BR/ Nr. 93 BRIEF VAN DE MINISTER VAN BUITENLANDSE ZAKEN

Ter griffie van de Eerste en van de Tweede Kamer der Staten-Generaal ontvangen op 26 mei 2021.

De wens dat één of meer van deze verdragen aan de goedkeuring van de Staten-Generaal zal worden onderworpen kan door of namens een van de Kamers of door ten minste vijftien leden van de Eerste Kamer dan wel dertig leden van de Tweede Kamer te kennen worden gegeven uiterlijk op 25 juni 2021.

Aan de Voorzitters van de Eerste en van de Tweede Kamer der Staten-Generaal

Den Haag, 26 mei 2021

Ter voldoening aan het bepaalde in artikel 9 van de Rijkswet goedkeuring en bekendmaking verdragen, en met het oog op artikel 7, onderdeel e, van die Rijkswet, heb ik de eer u mede te delen dat de regering het voornemen heeft om over te gaan tot verlenging van het Verdrag tussen het Koninkrijk der Nederlanden en Oekraïne inzake de internationale missie tot bescherming van onderzoek (Trb. 2014, nr. 135).

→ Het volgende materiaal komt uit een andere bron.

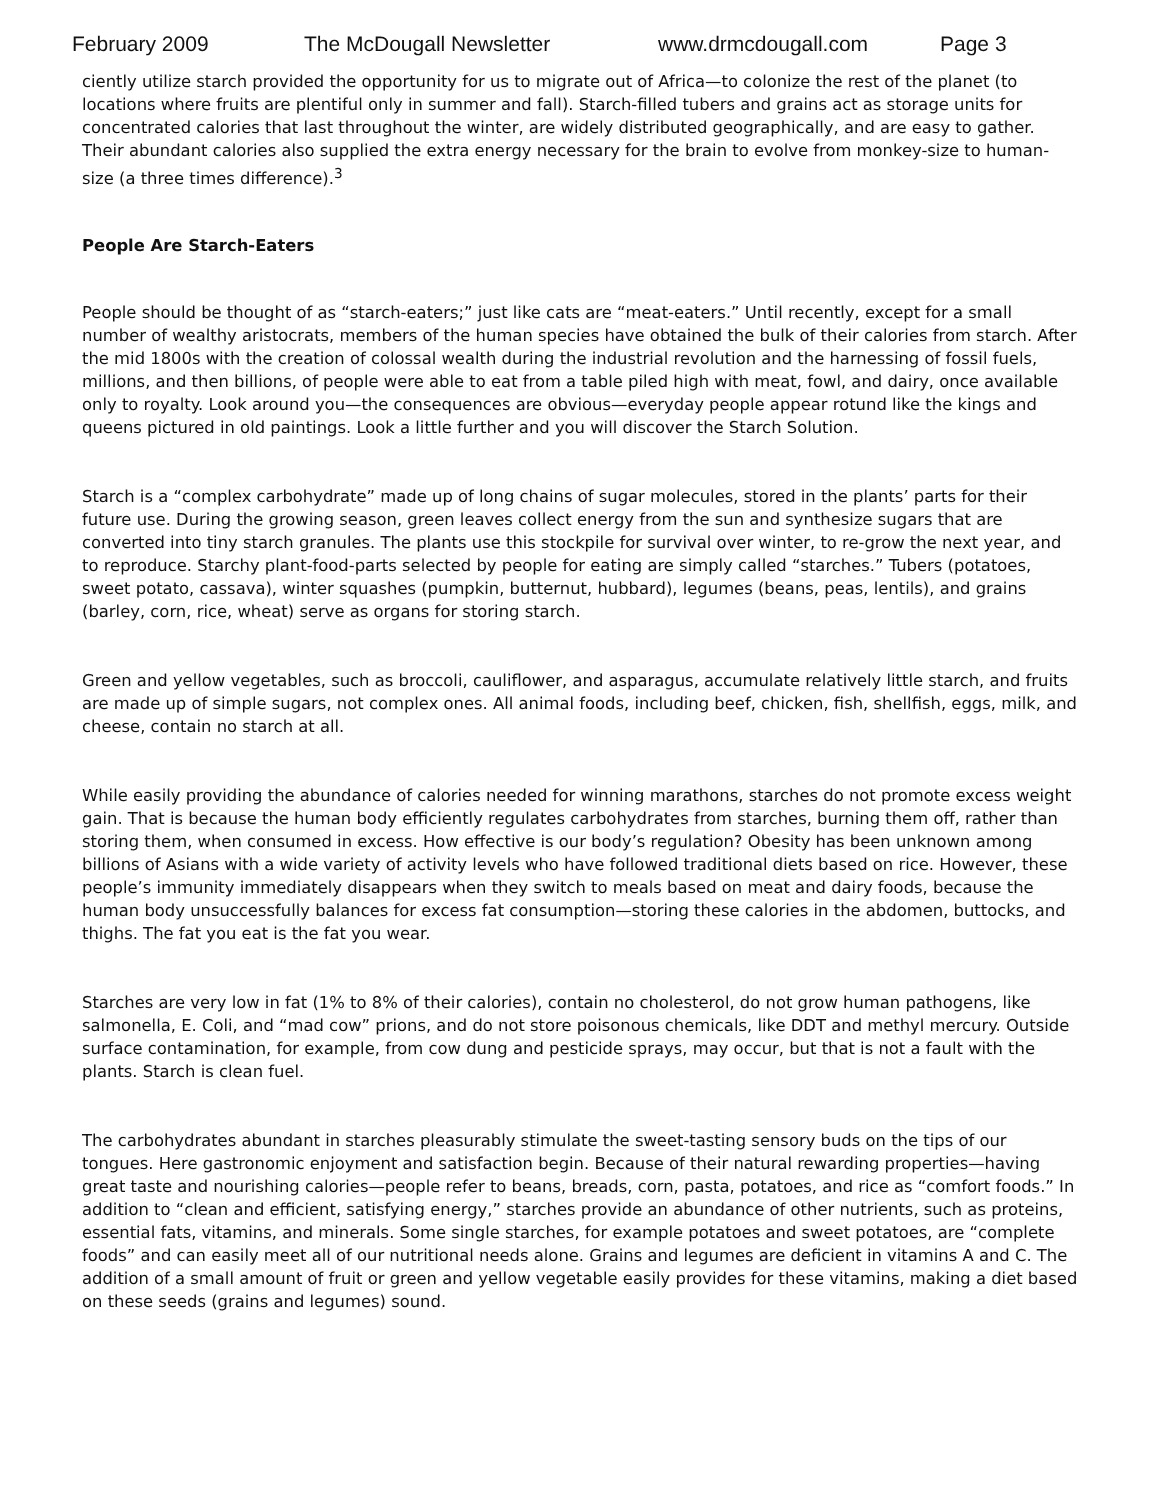February 2009 The McDougall Newsletter www.drmcdougall.com Page 3
ciently utilize starch provided the opportunity for us to migrate out of Africa—to colonize the rest of the planet (to locations where fruits are plentiful only in summer and fall). Starch-filled tubers and grains act as storage units for concentrated calories that last throughout the winter, are widely distributed geographically, and are easy to gather. Their abundant calories also supplied the extra energy necessary for the brain to evolve from monkey-size to human-size (a three times difference).<sup>3</sup>
People Are Starch-Eaters
People should be thought of as “starch-eaters;” just like cats are “meat-eaters.” Until recently, except for a small number of wealthy aristocrats, members of the human species have obtained the bulk of their calories from starch. After the mid 1800s with the creation of colossal wealth during the industrial revolution and the harnessing of fossil fuels, millions, and then billions, of people were able to eat from a table piled high with meat, fowl, and dairy, once available only to royalty. Look around you—the consequences are obvious—everyday people appear rotund like the kings and queens pictured in old paintings. Look a little further and you will discover the Starch Solution.
Starch is a “complex carbohydrate” made up of long chains of sugar molecules, stored in the plants’ parts for their future use. During the growing season, green leaves collect energy from the sun and synthesize sugars that are converted into tiny starch granules. The plants use this stockpile for survival over winter, to re-grow the next year, and to reproduce. Starchy plant-food-parts selected by people for eating are simply called “starches.” Tubers (potatoes, sweet potato, cassava), winter squashes (pumpkin, butternut, hubbard), legumes (beans, peas, lentils), and grains (barley, corn, rice, wheat) serve as organs for storing starch.
Green and yellow vegetables, such as broccoli, cauliflower, and asparagus, accumulate relatively little starch, and fruits are made up of simple sugars, not complex ones. All animal foods, including beef, chicken, fish, shellfish, eggs, milk, and cheese, contain no starch at all.
While easily providing the abundance of calories needed for winning marathons, starches do not promote excess weight gain. That is because the human body efficiently regulates carbohydrates from starches, burning them off, rather than storing them, when consumed in excess. How effective is our body’s regulation? Obesity has been unknown among billions of Asians with a wide variety of activity levels who have followed traditional diets based on rice. However, these people’s immunity immediately disappears when they switch to meals based on meat and dairy foods, because the human body unsuccessfully balances for excess fat consumption—storing these calories in the abdomen, buttocks, and thighs. The fat you eat is the fat you wear.
Starches are very low in fat (1% to 8% of their calories), contain no cholesterol, do not grow human pathogens, like salmonella, E. Coli, and “mad cow” prions, and do not store poisonous chemicals, like DDT and methyl mercury. Outside surface contamination, for example, from cow dung and pesticide sprays, may occur, but that is not a fault with the plants. Starch is clean fuel.
The carbohydrates abundant in starches pleasurably stimulate the sweet-tasting sensory buds on the tips of our tongues. Here gastronomic enjoyment and satisfaction begin. Because of their natural rewarding properties—having great taste and nourishing calories—people refer to beans, breads, corn, pasta, potatoes, and rice as “comfort foods.” In addition to “clean and efficient, satisfying energy,” starches provide an abundance of other nutrients, such as proteins, essential fats, vitamins, and minerals. Some single starches, for example potatoes and sweet potatoes, are “complete foods” and can easily meet all of our nutritional needs alone. Grains and legumes are deficient in vitamins A and C. The addition of a small amount of fruit or green and yellow vegetable easily provides for these vitamins, making a diet based on these seeds (grains and legumes) sound.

Dit verdrag dat inmiddels zes keer is verlengd met een jaar (zie Trb. 2015, nr. 104; Trb. 2016, nr. 119; Trb. 2017, nr. 99, Trb. 2018, nr. 152; Trb. 2019, nr. 130 en Trb. 2020, nr. 89), zal door middel van een notawisseling voor een zevende keer worden verlengd, ditmaal met twee jaar tot 1 augustus 2023 op verzoek van Oekraïne.

Voor wat het Koninkrijk betreft, geldt het te verlengen verdrag alleen voor het Europese deel van Nederland. Het verdrag behoefde destijds op grond van artikel 7, onderdeel c, van de Rijkswet goedkeuring en bekendmaking verdragen niet de goedkeuring van de Staten-Generaal.